How has globalism changed from the time when camel caravans moved goods and cultures from one continent to another?
That’s the question Case Western Reserve University Baker-Nord Center for the Humanities hopes to answer during its yearlong discussion on “Globalism and Its Origins.”
The discussion launches with Arjun Appadurai, the Goddard Professor of Media, Culture and Communications at New York University, as he delivers the keynote address during the 2010 Humanities Week celebration.
He will set the stage for the yearlong event by arguing that globalism has roots that stretch back in time. His free public talk, How New is Globalism: Reflections on the History of the Present begins at 6 p.m. Sept. 30, in the Wolstein Auditorium, 2103 Cornell Road.
The contemporary social-cultural anthropologist is among the visionaries who framed the concept of what is known as globalism.
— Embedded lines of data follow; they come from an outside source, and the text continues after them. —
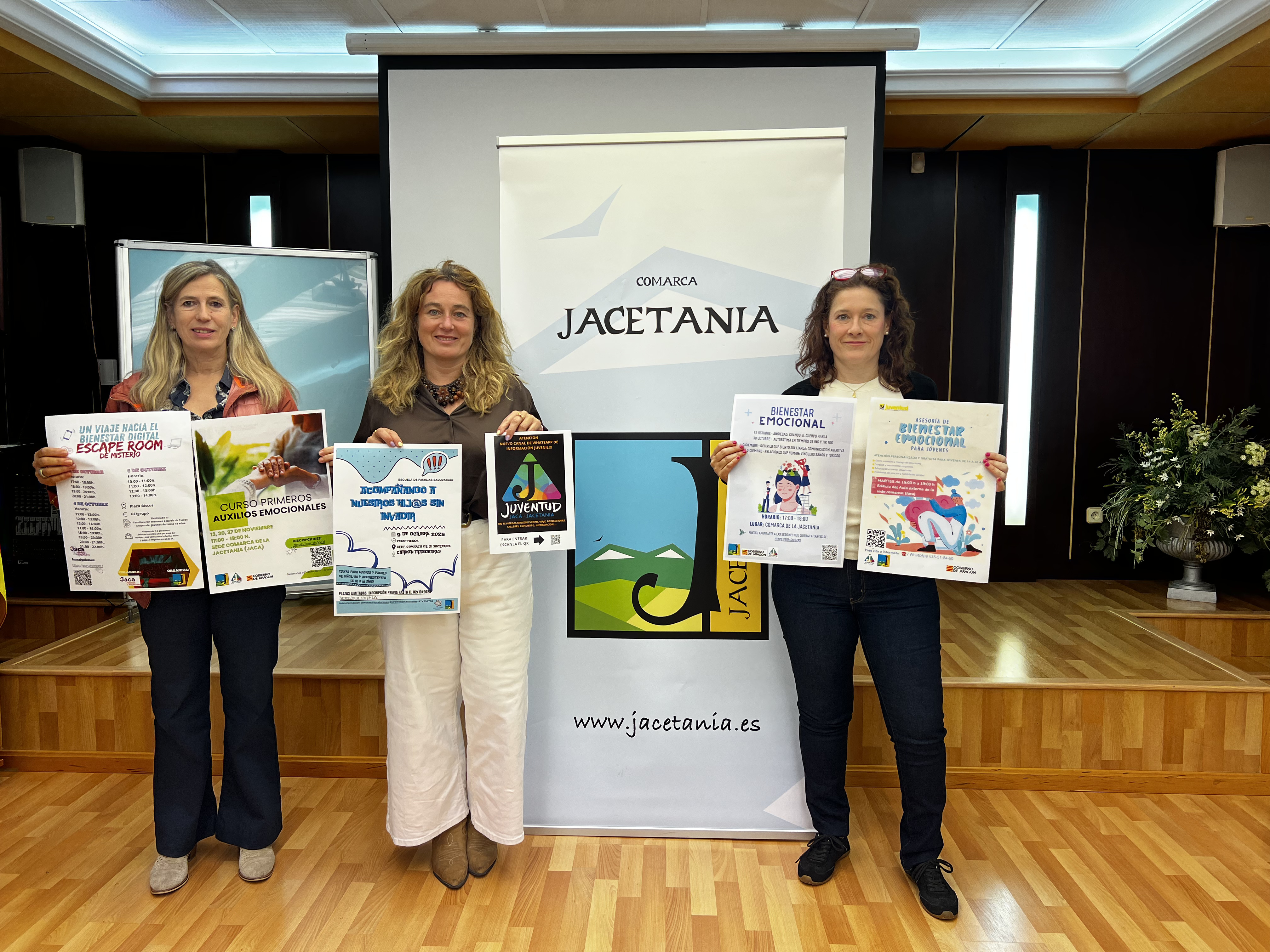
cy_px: 476
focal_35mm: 26
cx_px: 635
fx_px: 954
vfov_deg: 53.1
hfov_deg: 67.3
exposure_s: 1/113
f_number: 1.5
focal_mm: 5.7
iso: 32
He will discuss the extent to which the world has always been a place of faraway locations and distant times.
Additionally, he’ll assert the need for a new approach to the study of globalism—one that moves away from single factors, forces and causes and focuses instead on the idea that large-scale connectivity saturates the practices of everyday life.
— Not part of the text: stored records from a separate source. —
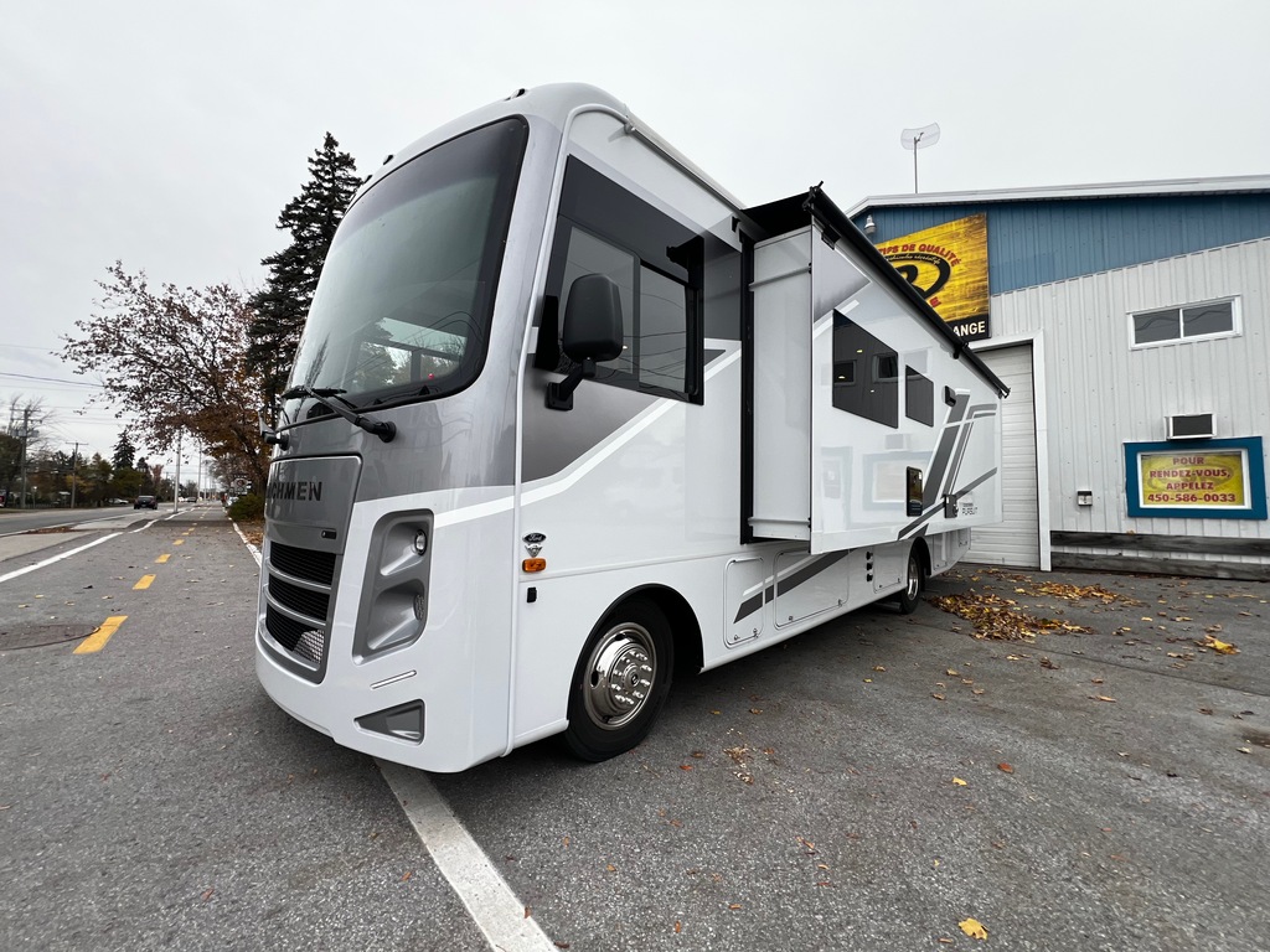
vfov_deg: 89.9
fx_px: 477
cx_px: 635
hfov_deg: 106.2
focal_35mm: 13
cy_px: 476
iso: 32
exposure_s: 1/283
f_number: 1.8
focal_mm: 1.57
Appadurai is the author of numerous books and scholarly articles including Fear of Small Numbers: An Essay on the Geography of Anger (2006, Duke University Press) and Modernity at Large: Cultural Dimensions of Globalization (1996, University of Minnesota Press; 1997, Oxford University Press, Delhi).
He is one of the founders of the Interdisciplinary Network on Globalization, a consortium of institutions in various parts of the world devoted to the study of global politics and culture.